Cost of Brittany Ownership
Before committing to ownership, evaluate whether these costs are sustainable long-term for Brittany ownership.
- Annual food costs: $400–$800 for high-quality dog food
- Veterinary care: $300–$700 annually for routine visits, plus potential emergency costs
- Grooming: $45–70 per professional session (2–3 times per week home grooming recommended)
- Pet insurance: $35–55/month for comprehensive coverage
- Supplies and toys: $200–$500 annually for bedding, toys, leashes, and other essentials
More Brittany Guides
Additional Brittany resources.
- Brittany Diet & Nutrition Guide
- Brittany Pet Insurance Cost
- How to Train a Brittany
- Brittany Grooming Guide
- Brittany Health Issues
- Brittany Temperament & Personality
- Brittany Exercise Needs
- Adopt a Brittany
Hip and Joint Health Management
Hip dysplasia — a polygenic condition where the femoral head fails to fit properly within the acetabulum — is a documented concern in the Brittany.
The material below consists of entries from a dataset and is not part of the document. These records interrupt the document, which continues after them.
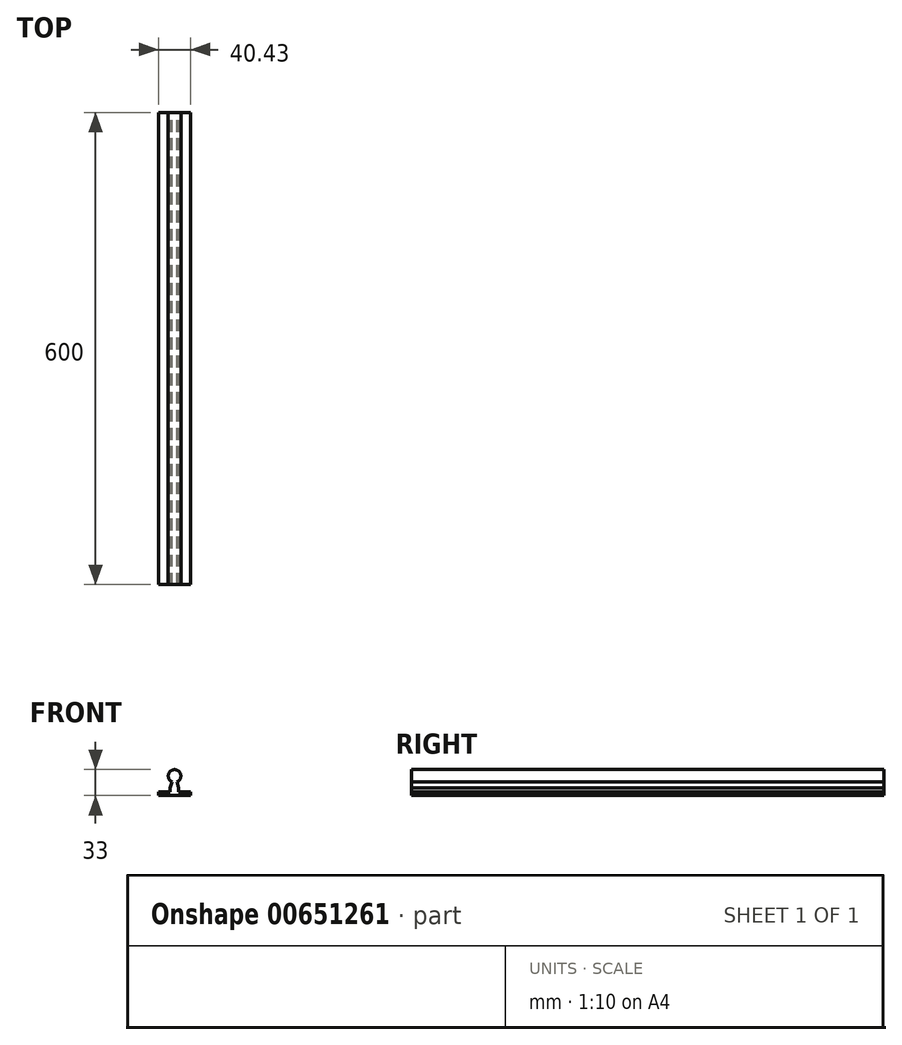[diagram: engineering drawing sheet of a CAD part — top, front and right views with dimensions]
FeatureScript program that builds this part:
annotation { "Feature Type Name" : "Feature", "Feature Type Description" : "" }
export const myFeature = defineFeature(function(context is Context, id is Id, definition is map)
    precondition{}
    {
        {
            var Q0;
            Q0=qCreatedBy(makeId("Front.planeOp"),FACE);
            var sketch = newSketch(context, id + "F0", { "sketchPlane" : qUnion([Q0])});
            skArc(sketch, "E0", {"start": v(3.03, -7.4) * mm, "mid": v(0, 8) * mm, "end": v(-3.03, -7.4) * mm});
            skLineSegment(sketch, "E1", {"start": v(0, -25) * mm, "end": v(-20.2, -25) * mm});
            skLineSegment(sketch, "E2", {"start": v(0, -25) * mm, "end": v(20.22, -25) * mm});
            skLineSegment(sketch, "E3", {"start": v(-20.2, -25) * mm, "end": v(-20.2, -20) * mm});
            skLineSegment(sketch, "E4", {"start": v(20.22, -25) * mm, "end": v(20.22, -20) * mm});
            skLineSegment(sketch, "E5", {"start": v(-3.03, -7.4) * mm, "end": v(-5.4, -15.42) * mm});
            skLineSegment(sketch, "E6", {"start": v(-5.4, -15.42) * mm, "end": v(-5.4, -20.15) * mm});
            skLineSegment(sketch, "E7", {"start": v(-5.4, -20.15) * mm, "end": v(-20.2, -20) * mm});
            skLineSegment(sketch, "E8.MirrorCS", {"start": v(3.03, -7.4) * mm, "end": v(5.4, -15.42) * mm});
            skLineSegment(sketch, "E9.MirrorCS", {"start": v(5.4, -15.42) * mm, "end": v(5.4, -20.15) * mm});
            skLineSegment(sketch, "E10.MirrorCS", {"start": v(5.4, -20.15) * mm, "end": v(20.22, -20) * mm});
            skSolve(sketch);
        }
        {
            var Q0;
            Q0=makeQuery(id+"F0.imprint","IMPRINT",FACE,{"disambiguationData":[TD([[makeQuery(id+"F0.imprint","IMPRINT",EDGE,{"derivedFrom":sQuery(id+"F0.wireOp",EDGE,"E0")}),1.0]])]});
            extrude(context, id + "F1", {"entities" : qUnion([Q0]), "depth" : 600 * mm, "offsetDistance" : 25.4 * mm});
        }
    });
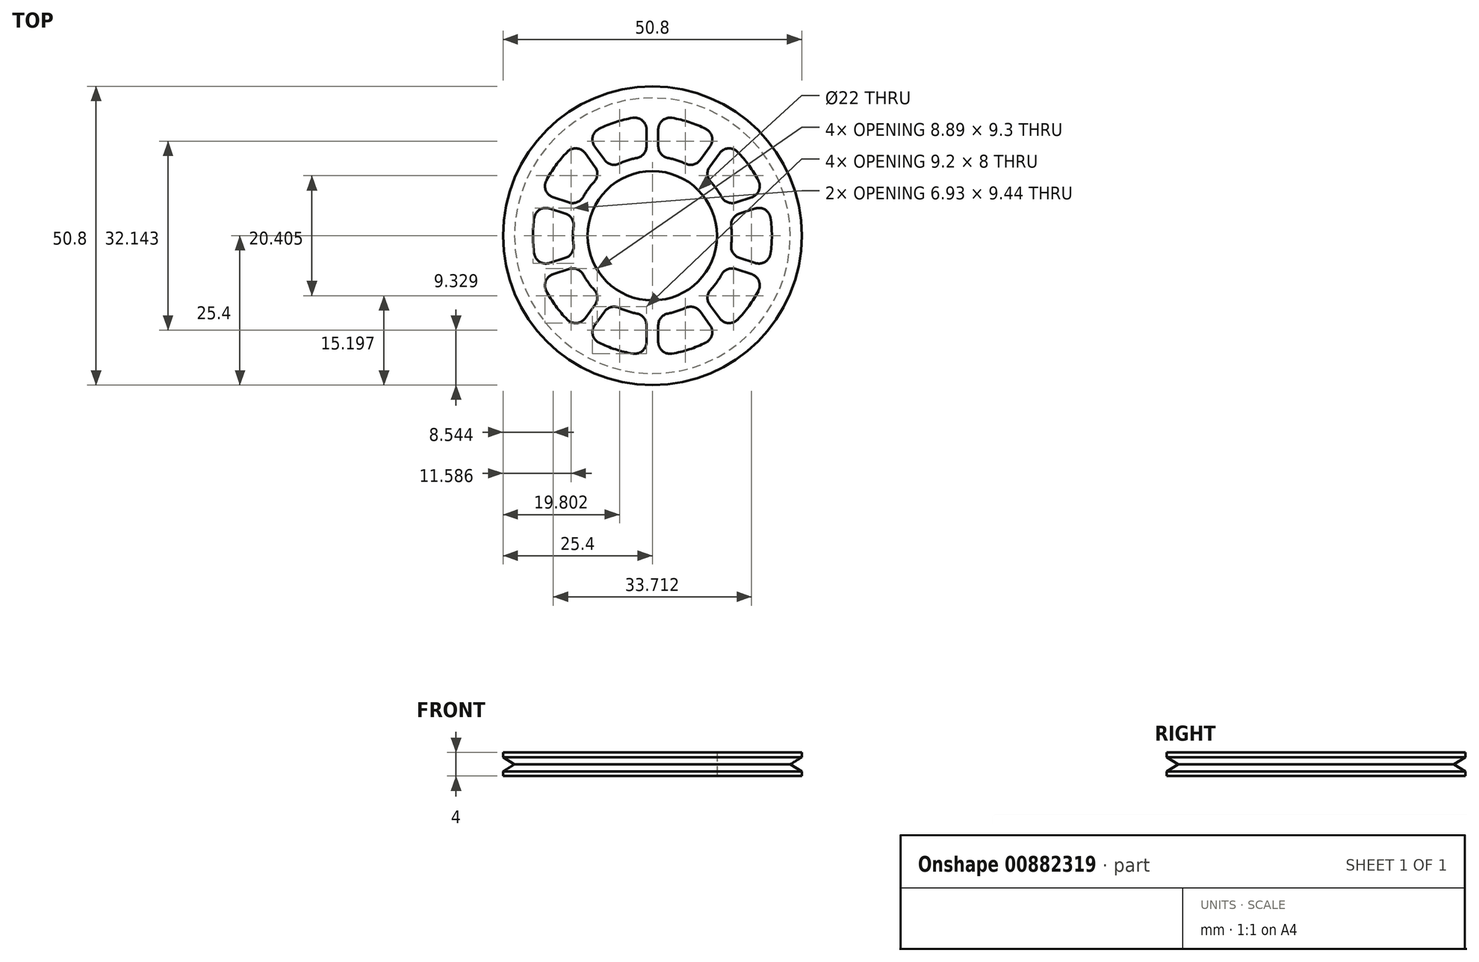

The Orthopedic Foundation for Animals (OFA) maintains a breed-specific database showing dysplasia prevalence rates, and the PennHIP evaluation method provides a distraction index that can predict hip laxity as early as 16 weeks of age. Even in smaller-framed Brittanys, the biomechanical stress of daily activity accumulates over the breed's 12-14 yrs lifespan. Joint supplements containing glucosamine hydrochloride, chondroitin sulfate, and omega-3 fatty acids (EPA/DHA) have demonstrated clinical benefit in peer-reviewed veterinary orthopedic literature when started before symptomatic onset.
What are the most important considerations for brittany?
Brittany: Budget Guide ownership involves ongoing costs for food, veterinary care, grooming, insurance, and supplies. Planning for both routine and unexpected expenses helps ensure consistent care.